Provisions, Fiction and Gear (Virgin Records)
By: Jake Beamer
I stumbled across Moth's album: Provisions, Fiction and Gear in a used CD store, and that day heard the cd quickly via the store's listening station. Just to sample the album's first seven tracks was a surprise : diversity and CATCHINESS! Wow. Rare today, in the world of candy-coated Matchbox-20 wannabe package-pop. The album's artwork caught my eye, to tell you the truth.
The next day I found myself back at the same record store shelling out the cash for the album. Seriously addictive. After going home that night, checking out their website and asking around if anyone I knew had heard of the band, still not much luck finding information.

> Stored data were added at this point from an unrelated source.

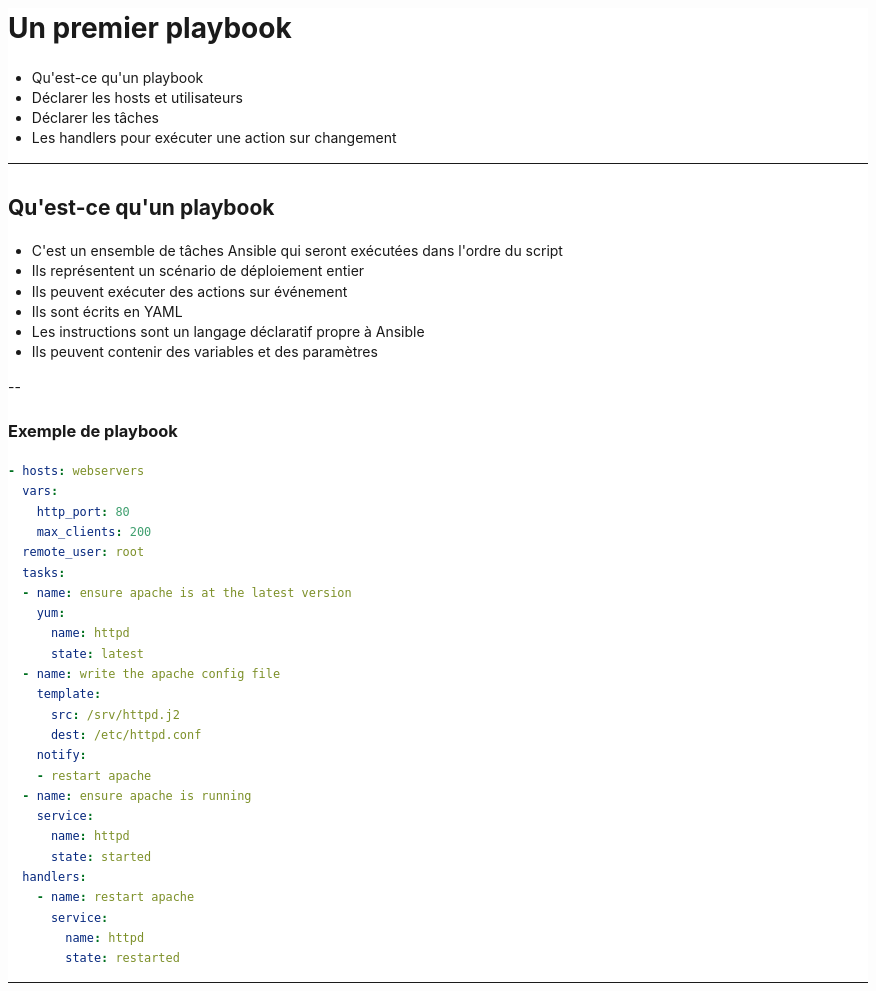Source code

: 
# Un premier playbook

- Qu'est-ce qu'un playbook
- Déclarer les hosts et utilisateurs
- Déclarer les tâches
- Les handlers pour exécuter une action sur changement

---

## Qu'est-ce qu'un playbook

- C'est un ensemble de tâches Ansible qui seront exécutées dans l'ordre du script
- Ils représentent un scénario de déploiement entier
- Ils peuvent exécuter des actions sur événement
- Ils sont écrits en YAML
- Les instructions sont un langage déclaratif propre à Ansible
- Ils peuvent contenir des variables et des paramètres

--

### Exemple de playbook

```yaml
- hosts: webservers
  vars:
    http_port: 80
    max_clients: 200
  remote_user: root
  tasks:
  - name: ensure apache is at the latest version
    yum:
      name: httpd
      state: latest
  - name: write the apache config file
    template:
      src: /srv/httpd.j2
      dest: /etc/httpd.conf
    notify:
    - restart apache
  - name: ensure apache is running
    service:
      name: httpd
      state: started
  handlers:
    - name: restart apache
      service:
        name: httpd
        state: restarted
```

---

When I got home and was able to give the CD a good listen, I was amazed at just HOW diverse the songs on Moth's (only major label debut..) album were. They all start relatively memorably, and then get to the meat of the song quickly, which is great. Plus the lyrics are all quite insightful, maintains interest. Although the lyrics aren't printed in the booklet for easy reading, it's an assortment of intriguing photos though, so I suppose that can make up for it. As it turns out from their website, the band had released two underground recordings before being picked up by Virgin.

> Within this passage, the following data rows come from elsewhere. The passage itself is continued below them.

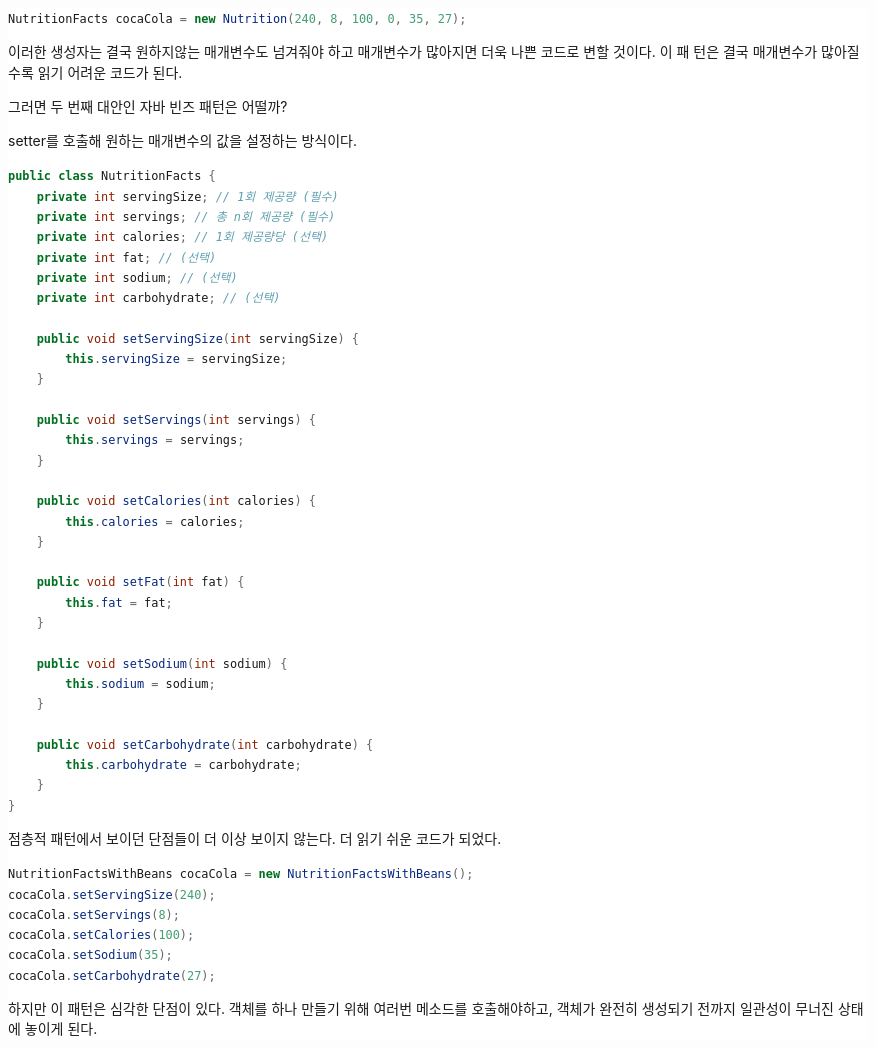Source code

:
 ```java
NutritionFacts cocaCola = new Nutrition(240, 8, 100, 0, 35, 27);
```

이러한 생성자는 결국 원하지않는 매개변수도 넘겨줘야 하고 매개변수가 많아지면 더욱 나쁜 코드로 변할 것이다.
이 패 턴은 결국 매개변수가 많아질수록 읽기 어려운 코드가 된다.

그러면 두 번째 대안인 자바 빈즈 패턴은 어떨까? 

setter를 호출해 원하는 매개변수의 값을 설정하는 방식이다.

```java
public class NutritionFacts {
    private int servingSize; // 1회 제공량 (필수)
    private int servings; // 총 n회 제공량 (필수)
    private int calories; // 1회 제공량당 (선택)
    private int fat; // (선택)
    private int sodium; // (선택)
    private int carbohydrate; // (선택)

    public void setServingSize(int servingSize) {
        this.servingSize = servingSize;
    }

    public void setServings(int servings) {
        this.servings = servings;
    }

    public void setCalories(int calories) {
        this.calories = calories;
    }

    public void setFat(int fat) {
        this.fat = fat;
    }

    public void setSodium(int sodium) {
        this.sodium = sodium;
    }

    public void setCarbohydrate(int carbohydrate) {
        this.carbohydrate = carbohydrate;
    }
}
```

점층적 패턴에서 보이던 단점들이 더 이상 보이지 않는다. 더 읽기 쉬운 코드가 되었다.

```java
NutritionFactsWithBeans cocaCola = new NutritionFactsWithBeans();
cocaCola.setServingSize(240);
cocaCola.setServings(8);
cocaCola.setCalories(100);
cocaCola.setSodium(35);
cocaCola.setCarbohydrate(27);
```
하지만 이 패턴은 심각한 단점이 있다. 객체를 하나 만들기 위해 여러번 메소드를 호출해야하고, 객체가 완전히 생성되기
전까지 일관성이 무너진 상태에 놓이게 된다.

In other reviews I have seen them compared to Weezer or other nu-pop, but I don't think this is the case. I hear Weezer, but also Beatles, post-punk, strange almost really dark rock roots here. On the opening song and first Moth (www.mothematics.com) single "I See Sound", the hook is clearly established from the first few notes of the singer's unique voice. Like punk and hard rock put together, but with more melody.
The album then continues on its great path with "Thinkin' Please", the astounding "Hearing Things" (second single? I was told it was heard on the radio..?) plus equally interesting "Burning Down My Sanity" and the album then delves into a variety of slightly more laid-back numbers (STILL good) including the incredibly lo-fi "Leftovers". But Provisions, Fiction ends up with a few serious rockers, perhaps my personal favorite "Straight Line" among them.

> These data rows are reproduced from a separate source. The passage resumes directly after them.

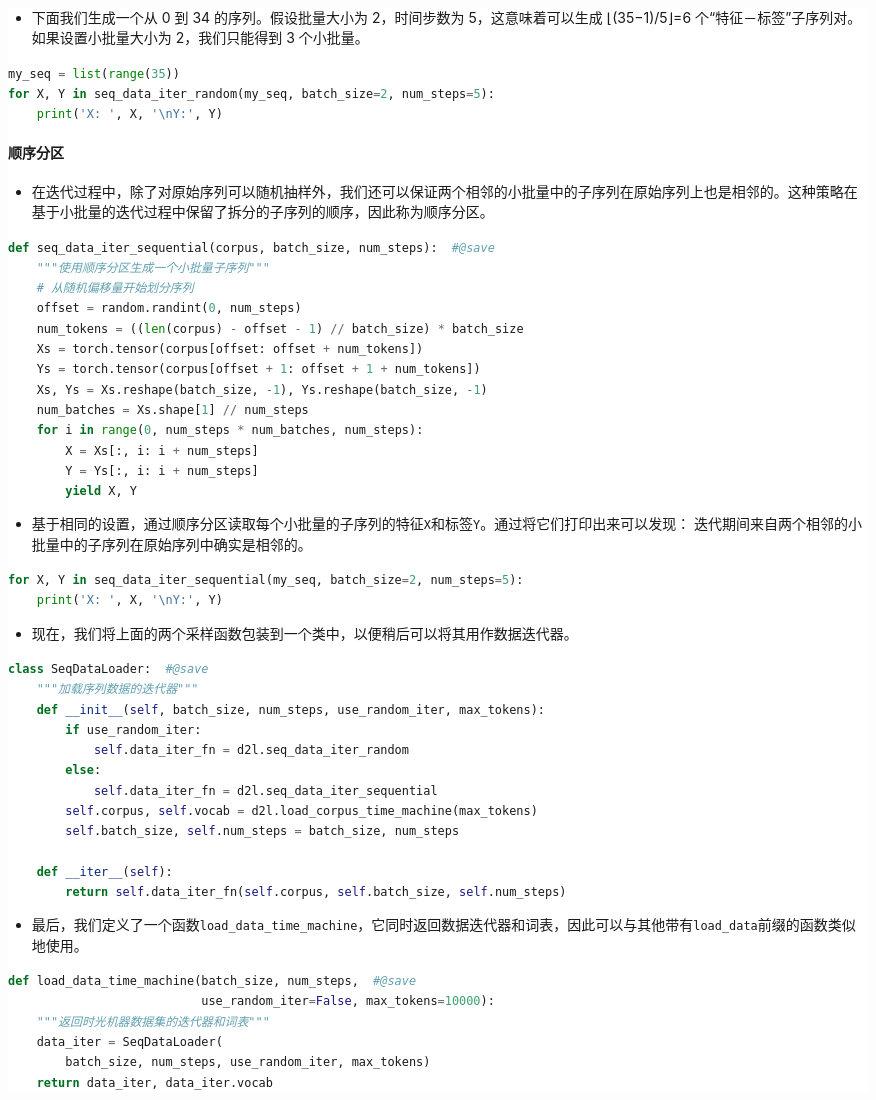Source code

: - 下面我们生成一个从 0 到 34 的序列。假设批量大小为 2，时间步数为 5，这意味着可以生成 ⌊(35−1)/5⌋=6 个“特征－标签”子序列对。如果设置小批量大小为 2，我们只能得到 3 个小批量。

```python
my_seq = list(range(35))
for X, Y in seq_data_iter_random(my_seq, batch_size=2, num_steps=5):
    print('X: ', X, '\nY:', Y)
```

#### 顺序分区

- 在迭代过程中，除了对原始序列可以随机抽样外，我们还可以保证两个相邻的小批量中的子序列在原始序列上也是相邻的。这种策略在基于小批量的迭代过程中保留了拆分的子序列的顺序，因此称为顺序分区。

```python
def seq_data_iter_sequential(corpus, batch_size, num_steps):  #@save
    """使用顺序分区生成一个小批量子序列"""
    # 从随机偏移量开始划分序列
    offset = random.randint(0, num_steps)
    num_tokens = ((len(corpus) - offset - 1) // batch_size) * batch_size
    Xs = torch.tensor(corpus[offset: offset + num_tokens])
    Ys = torch.tensor(corpus[offset + 1: offset + 1 + num_tokens])
    Xs, Ys = Xs.reshape(batch_size, -1), Ys.reshape(batch_size, -1)
    num_batches = Xs.shape[1] // num_steps
    for i in range(0, num_steps * num_batches, num_steps):
        X = Xs[:, i: i + num_steps]
        Y = Ys[:, i: i + num_steps]
        yield X, Y
```

- 基于相同的设置，通过顺序分区读取每个小批量的子序列的特征`X`和标签`Y`。通过将它们打印出来可以发现： 迭代期间来自两个相邻的小批量中的子序列在原始序列中确实是相邻的。

```python
for X, Y in seq_data_iter_sequential(my_seq, batch_size=2, num_steps=5):
    print('X: ', X, '\nY:', Y)
```

- 现在，我们将上面的两个采样函数包装到一个类中，以便稍后可以将其用作数据迭代器。

```python
class SeqDataLoader:  #@save
    """加载序列数据的迭代器"""
    def __init__(self, batch_size, num_steps, use_random_iter, max_tokens):
        if use_random_iter:
            self.data_iter_fn = d2l.seq_data_iter_random
        else:
            self.data_iter_fn = d2l.seq_data_iter_sequential
        self.corpus, self.vocab = d2l.load_corpus_time_machine(max_tokens)
        self.batch_size, self.num_steps = batch_size, num_steps

    def __iter__(self):
        return self.data_iter_fn(self.corpus, self.batch_size, self.num_steps)
```

- 最后，我们定义了一个函数`load_data_time_machine`，它同时返回数据迭代器和词表，因此可以与其他带有`load_data`前缀的函数类似地使用。

```python
def load_data_time_machine(batch_size, num_steps,  #@save
                           use_random_iter=False, max_tokens=10000):
    """返回时光机器数据集的迭代器和词表"""
    data_iter = SeqDataLoader(
        batch_size, num_steps, use_random_iter, max_tokens)
    return data_iter, data_iter.vocab
```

I just can't get over how infectious the songs of Provisions, Fiction are. Moth must really just be emerging slowly or not promoted properly by Virgin (www.virginrecords.com), because I think this album would get some sales. If this is truly their actual first album (indie releases..?) it's a damn good start.
If you are at all into good catchy melodic rock with a dark edge and a little grit, you are going to love Moth. Hard to stop listening to. My only complaints of the album are really merely technical, perhaps the fact that sometimes songs run on a little long (almost always a complaint of mine in songs) or the chorus is repeated a few too many times. And maybe a few songs near the end lack a LITTLE diversity, but it's really not much, not enough to be noticeable. I can listen to the album all the way through several times and not even notice. And that's saying something.
So if you want something a little new, a little different from your standard Rock fare, Moth will be your band. Wish they'd update their website, I'd really like to know a tour schedule.